Dairy industry shows cattle protection is a policy trade-off

Dairy industry, cattle protection
India’s dairy industry debate is not just about animal welfare, it is also about rural jobs, nutrition and ecological trade-offs.

The article Dairy industry exposes India’s cattle protection contradiction raises a valid ethical question. It asks whether a society that invokes cattle protection can ignore the conditions under which milk is produced. That question cannot be dismissed.

But the answer cannot rest only on animal welfare. Livestock in India is not merely an ethical category. It is an economic asset, a nutrition source, a risk hedge, a waste recycler, and a livelihood base. The issue is therefore not a simple contradiction between cattle protection and dairy production. It is a trade-off among competing public objectives.

READ | Dairy industry exposes India’s cattle protection contradiction

Dairy economy and rural livelihoods

India produced 247.87 million tonnes of milk in 2024–25, against 239.30 million tonnes the previous year. Per capita milk availability rose from 471 grams a day to 485 grams. India remains the world’s largest milk producer.

The livestock sector has also become one of the faster-growing parts of Indian agriculture. The Department of Animal Husbandry and Dairying has estimated its compound annual growth at 12.99% between 2014–15 and 2022–23 at current prices. Its share in agriculture and allied GVA rose from 24.38% to 30.23% over the same period.

These are not ornamental numbers. They mean that nearly a third of the value created in agriculture and allied activities now comes from livestock. For a country where agriculture still absorbs a large share of workers, the sector cannot be treated as a marginal ethical inconvenience.

Any proposal to sharply reduce or abolish dairy production would affect rural employment, milk cooperatives, women’s self-help groups, transport chains, feed suppliers, veterinary services and small processors. Meat and leather, too, sustain employment and exports, even if they sit uneasily with the politics of cattle protection.

There is also an agronomic link. Crop residues feed animals. Animal waste returns nutrients to fields. A sudden retreat from livestock would not automatically produce a cleaner rural economy. It could raise dependence on synthetic fertilisers and disrupt mixed farming systems that have evolved around small holdings.

READ | Dairy industry continues to block India’s trade deals

Livestock production data

The numbers do not settle the ethical question. They do, however, define the scale of the policy problem. A sector of this size cannot be judged only by the treatment of animals, important though that is. It must also be judged by employment, nutrition, ecological cost and transition feasibility.

India’s nutrition deficit makes this trade-off sharper. NFHS-6 data show that 29.3% of children under five are stunted, 31.8% are underweight and 19.3% are wasted. Only 15.3% of children aged 6–23 months receive a minimum adequate diet.

policy circle image

In such conditions, milk and dairy products remain important sources of protein, calcium and micronutrients, especially for low-income households with limited dietary diversity. This does not excuse poor animal welfare. It does mean that a policy response must ask what replaces dairy in diets, at what price, and for whom.

Ethics that ignore affordability risk becoming class-specific. A household with access to diverse foods, fortified products and private health advice can more easily reduce dependence on dairy. A poorer household may not have that option.
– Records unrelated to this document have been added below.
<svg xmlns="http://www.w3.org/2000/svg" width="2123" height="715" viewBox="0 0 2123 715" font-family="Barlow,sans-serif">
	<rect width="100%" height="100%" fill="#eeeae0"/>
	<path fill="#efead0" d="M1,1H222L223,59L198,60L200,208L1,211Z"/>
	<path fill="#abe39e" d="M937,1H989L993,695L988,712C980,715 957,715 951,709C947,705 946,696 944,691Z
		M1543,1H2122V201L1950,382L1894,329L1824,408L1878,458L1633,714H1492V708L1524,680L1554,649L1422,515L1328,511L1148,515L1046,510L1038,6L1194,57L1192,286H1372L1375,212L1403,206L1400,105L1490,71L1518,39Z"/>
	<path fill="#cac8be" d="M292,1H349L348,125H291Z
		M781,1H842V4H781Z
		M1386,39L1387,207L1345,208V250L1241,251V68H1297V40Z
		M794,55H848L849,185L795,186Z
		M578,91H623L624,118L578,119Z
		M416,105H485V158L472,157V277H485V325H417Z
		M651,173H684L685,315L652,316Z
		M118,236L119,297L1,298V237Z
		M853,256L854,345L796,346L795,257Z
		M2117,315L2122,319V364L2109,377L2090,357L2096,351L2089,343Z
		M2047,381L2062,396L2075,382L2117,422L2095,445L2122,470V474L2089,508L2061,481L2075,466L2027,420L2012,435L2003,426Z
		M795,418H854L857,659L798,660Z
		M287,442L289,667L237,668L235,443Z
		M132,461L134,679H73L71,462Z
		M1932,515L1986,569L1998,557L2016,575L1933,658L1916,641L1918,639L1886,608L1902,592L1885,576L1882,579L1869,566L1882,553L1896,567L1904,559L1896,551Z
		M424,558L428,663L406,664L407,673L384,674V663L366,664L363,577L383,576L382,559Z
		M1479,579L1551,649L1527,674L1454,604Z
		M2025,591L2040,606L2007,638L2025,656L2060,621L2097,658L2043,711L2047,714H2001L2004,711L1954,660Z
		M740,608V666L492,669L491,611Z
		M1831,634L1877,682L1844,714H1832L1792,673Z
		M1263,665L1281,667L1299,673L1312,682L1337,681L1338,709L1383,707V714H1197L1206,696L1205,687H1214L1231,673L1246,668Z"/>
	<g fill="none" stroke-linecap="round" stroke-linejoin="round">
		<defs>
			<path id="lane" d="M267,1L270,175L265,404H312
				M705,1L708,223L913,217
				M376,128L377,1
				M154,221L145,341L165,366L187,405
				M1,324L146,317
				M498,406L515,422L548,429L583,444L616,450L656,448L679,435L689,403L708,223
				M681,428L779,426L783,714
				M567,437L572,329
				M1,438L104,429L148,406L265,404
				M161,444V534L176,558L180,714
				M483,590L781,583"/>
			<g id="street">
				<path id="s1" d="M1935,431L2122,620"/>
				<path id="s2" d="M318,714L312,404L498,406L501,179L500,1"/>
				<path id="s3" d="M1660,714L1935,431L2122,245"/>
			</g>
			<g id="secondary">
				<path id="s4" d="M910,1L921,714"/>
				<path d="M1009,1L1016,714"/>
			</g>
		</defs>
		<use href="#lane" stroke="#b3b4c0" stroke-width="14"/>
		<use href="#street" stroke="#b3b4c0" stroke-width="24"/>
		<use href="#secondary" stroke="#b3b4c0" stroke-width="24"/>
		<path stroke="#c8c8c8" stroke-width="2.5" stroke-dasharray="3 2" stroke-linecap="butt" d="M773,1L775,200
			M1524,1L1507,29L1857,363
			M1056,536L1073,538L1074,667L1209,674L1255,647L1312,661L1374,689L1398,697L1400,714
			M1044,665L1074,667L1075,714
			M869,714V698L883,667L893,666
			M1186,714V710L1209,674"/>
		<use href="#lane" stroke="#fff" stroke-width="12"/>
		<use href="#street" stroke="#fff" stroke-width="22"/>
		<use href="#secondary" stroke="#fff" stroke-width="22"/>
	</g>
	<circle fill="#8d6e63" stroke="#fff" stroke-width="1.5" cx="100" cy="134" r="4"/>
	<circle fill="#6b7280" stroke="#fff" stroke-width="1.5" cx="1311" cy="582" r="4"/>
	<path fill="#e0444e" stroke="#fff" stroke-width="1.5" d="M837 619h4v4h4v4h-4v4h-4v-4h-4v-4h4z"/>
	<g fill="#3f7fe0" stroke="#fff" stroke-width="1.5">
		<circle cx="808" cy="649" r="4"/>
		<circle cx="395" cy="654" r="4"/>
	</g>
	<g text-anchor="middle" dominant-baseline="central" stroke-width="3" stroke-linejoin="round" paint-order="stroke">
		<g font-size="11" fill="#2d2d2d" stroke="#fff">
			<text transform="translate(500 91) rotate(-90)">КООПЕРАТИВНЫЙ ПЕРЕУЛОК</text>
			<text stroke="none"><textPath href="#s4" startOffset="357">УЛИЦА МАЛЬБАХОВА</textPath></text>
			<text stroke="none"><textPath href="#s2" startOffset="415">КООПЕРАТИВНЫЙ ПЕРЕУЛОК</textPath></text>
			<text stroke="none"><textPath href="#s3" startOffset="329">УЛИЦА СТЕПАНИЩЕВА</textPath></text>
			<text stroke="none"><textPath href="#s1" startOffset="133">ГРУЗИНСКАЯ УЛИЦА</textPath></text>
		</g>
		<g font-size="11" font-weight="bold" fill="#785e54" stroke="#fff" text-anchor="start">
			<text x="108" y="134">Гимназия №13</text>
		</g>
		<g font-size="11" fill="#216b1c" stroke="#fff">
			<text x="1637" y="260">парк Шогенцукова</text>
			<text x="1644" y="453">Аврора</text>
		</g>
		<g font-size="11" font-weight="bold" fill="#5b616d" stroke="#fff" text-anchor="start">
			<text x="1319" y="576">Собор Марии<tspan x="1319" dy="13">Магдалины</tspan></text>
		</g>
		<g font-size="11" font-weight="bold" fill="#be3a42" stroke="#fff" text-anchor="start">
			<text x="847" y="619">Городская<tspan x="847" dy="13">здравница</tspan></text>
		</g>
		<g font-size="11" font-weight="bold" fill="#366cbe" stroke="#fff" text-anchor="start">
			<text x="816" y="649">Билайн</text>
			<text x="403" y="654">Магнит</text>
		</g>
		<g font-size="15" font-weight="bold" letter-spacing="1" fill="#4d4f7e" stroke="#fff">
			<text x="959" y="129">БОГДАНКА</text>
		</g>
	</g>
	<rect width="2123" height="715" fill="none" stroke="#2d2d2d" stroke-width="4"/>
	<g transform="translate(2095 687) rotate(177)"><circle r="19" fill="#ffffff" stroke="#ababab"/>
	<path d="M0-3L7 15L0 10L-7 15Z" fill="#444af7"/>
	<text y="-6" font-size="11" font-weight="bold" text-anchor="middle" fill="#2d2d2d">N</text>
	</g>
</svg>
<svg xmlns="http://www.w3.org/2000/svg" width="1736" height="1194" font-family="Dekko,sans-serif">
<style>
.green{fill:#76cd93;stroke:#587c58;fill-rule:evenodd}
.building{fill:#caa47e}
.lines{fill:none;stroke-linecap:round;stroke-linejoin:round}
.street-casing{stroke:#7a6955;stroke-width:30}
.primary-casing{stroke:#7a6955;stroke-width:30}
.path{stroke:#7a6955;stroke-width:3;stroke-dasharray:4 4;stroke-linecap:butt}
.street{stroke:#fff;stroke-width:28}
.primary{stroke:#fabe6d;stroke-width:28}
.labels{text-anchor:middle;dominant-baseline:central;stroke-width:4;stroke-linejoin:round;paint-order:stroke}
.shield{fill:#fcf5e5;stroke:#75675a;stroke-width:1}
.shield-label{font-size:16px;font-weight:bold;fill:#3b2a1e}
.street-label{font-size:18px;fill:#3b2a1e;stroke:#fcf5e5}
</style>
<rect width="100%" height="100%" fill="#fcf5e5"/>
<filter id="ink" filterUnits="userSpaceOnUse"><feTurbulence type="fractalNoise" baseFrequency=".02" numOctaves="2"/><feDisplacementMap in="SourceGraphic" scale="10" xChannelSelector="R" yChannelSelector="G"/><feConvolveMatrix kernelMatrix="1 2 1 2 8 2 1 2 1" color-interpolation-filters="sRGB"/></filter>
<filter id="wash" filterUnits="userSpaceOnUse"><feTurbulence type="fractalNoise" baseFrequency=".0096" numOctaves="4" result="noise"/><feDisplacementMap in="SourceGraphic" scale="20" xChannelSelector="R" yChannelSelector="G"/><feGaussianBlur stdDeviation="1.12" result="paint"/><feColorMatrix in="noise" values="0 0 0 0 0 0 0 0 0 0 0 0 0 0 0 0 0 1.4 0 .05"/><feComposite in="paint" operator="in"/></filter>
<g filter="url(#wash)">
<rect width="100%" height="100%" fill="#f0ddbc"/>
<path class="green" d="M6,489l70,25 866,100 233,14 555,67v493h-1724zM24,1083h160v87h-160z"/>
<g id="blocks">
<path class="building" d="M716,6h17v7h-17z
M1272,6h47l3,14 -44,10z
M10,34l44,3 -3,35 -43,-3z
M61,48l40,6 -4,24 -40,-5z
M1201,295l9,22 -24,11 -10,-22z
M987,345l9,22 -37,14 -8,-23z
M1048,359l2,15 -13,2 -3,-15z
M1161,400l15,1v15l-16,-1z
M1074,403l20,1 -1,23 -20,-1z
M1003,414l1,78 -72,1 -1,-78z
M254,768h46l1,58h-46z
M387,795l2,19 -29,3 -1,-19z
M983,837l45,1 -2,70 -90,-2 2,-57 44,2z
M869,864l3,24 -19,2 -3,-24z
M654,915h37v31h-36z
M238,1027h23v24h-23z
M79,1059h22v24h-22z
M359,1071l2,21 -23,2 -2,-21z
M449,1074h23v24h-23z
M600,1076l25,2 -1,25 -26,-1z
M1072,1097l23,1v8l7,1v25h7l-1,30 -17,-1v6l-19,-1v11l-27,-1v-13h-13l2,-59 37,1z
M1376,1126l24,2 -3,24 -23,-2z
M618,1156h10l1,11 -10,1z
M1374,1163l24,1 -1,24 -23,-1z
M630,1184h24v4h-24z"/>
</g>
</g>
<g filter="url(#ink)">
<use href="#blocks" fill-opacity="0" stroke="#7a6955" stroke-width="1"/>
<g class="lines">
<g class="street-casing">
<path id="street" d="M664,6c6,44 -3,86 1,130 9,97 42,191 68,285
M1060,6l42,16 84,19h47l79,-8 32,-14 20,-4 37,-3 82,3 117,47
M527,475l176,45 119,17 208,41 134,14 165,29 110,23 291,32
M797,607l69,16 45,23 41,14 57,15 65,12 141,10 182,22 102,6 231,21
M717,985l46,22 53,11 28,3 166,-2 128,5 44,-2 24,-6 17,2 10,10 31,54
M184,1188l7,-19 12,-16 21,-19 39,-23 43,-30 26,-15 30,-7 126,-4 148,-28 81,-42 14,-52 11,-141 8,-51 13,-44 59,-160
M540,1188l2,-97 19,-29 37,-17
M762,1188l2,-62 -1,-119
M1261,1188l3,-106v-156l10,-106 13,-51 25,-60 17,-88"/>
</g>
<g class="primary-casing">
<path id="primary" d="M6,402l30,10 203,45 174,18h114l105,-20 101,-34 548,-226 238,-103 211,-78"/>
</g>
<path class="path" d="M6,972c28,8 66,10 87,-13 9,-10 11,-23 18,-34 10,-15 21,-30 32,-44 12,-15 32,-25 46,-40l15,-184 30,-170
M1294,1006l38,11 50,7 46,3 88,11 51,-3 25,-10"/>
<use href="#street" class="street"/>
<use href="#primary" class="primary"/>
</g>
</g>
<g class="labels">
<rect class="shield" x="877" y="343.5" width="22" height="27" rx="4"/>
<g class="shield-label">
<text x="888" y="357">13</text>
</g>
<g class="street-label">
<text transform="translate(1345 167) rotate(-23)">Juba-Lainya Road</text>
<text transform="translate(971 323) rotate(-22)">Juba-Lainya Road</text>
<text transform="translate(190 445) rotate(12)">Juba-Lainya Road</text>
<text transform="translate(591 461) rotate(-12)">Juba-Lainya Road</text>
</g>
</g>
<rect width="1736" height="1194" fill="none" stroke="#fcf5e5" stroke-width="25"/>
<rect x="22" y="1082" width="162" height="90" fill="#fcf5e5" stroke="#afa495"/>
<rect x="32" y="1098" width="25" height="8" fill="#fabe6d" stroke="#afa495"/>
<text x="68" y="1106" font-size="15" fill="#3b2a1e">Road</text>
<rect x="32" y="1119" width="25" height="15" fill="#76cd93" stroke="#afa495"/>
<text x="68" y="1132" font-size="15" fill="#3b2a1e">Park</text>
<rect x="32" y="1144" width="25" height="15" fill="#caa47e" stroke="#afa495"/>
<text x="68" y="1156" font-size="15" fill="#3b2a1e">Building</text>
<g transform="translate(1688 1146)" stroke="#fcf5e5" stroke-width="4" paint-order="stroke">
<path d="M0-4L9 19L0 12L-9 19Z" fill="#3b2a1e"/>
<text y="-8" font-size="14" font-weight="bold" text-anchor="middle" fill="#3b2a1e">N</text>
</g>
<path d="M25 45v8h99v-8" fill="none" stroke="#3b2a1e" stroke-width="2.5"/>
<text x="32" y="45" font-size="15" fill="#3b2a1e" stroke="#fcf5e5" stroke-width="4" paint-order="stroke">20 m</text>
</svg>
Cattle protection and welfare reform

The stronger case is not for defending existing dairy practices without scrutiny. It is for moving from sentiment to regulation.

Better welfare standards, scientific breeding, veterinary care, disease control, shelter management, traceability, and rules against abandonment are more relevant than symbolic protection. India’s cattle politics often protects the idea of the animal more vigorously than the animal itself.

A binary choice between exploitation and abstention narrows the policy space. The practical question is how to reduce avoidable suffering while preserving livelihoods and nutrition. That requires enforceable standards, not moral theatre.

READ | US-India trade deal nears; digital, dairy disputes weigh

Ethical trade-offs in livestock policy

Human use of nature is never cost-free. Farming involves intervention in plant life and soil systems. Forestry uses trees for housing, furniture and infrastructure. Domestic animals depend on feed chains. Even modern technologies sold as clean carry ecological costs: electric mobility shifts demand to power generation and minerals; artificial intelligence consumes electricity and water.

This does not make all forms of use morally equal. Nor does it absolve dairy of responsibility. It only means that protection always has a cost somewhere else. Protecting one value can impose a burden on another.

That is the central weakness in treating dairy only as a contradiction. The contradiction is real at the level of rhetoric. It is less useful as a guide to policy. India needs neither denial nor abolitionist simplicity. It needs a livestock policy that is honest about welfare, livelihoods, nutrition and ecological limits.

Cattle protection, if it is to mean anything beyond politics, must begin with the living conditions of animals. Dairy reform is one place to start. But the reform must recognise the rural economy in which those animals are embedded.

Shrabani Mukherjee is Professor, Alliance University.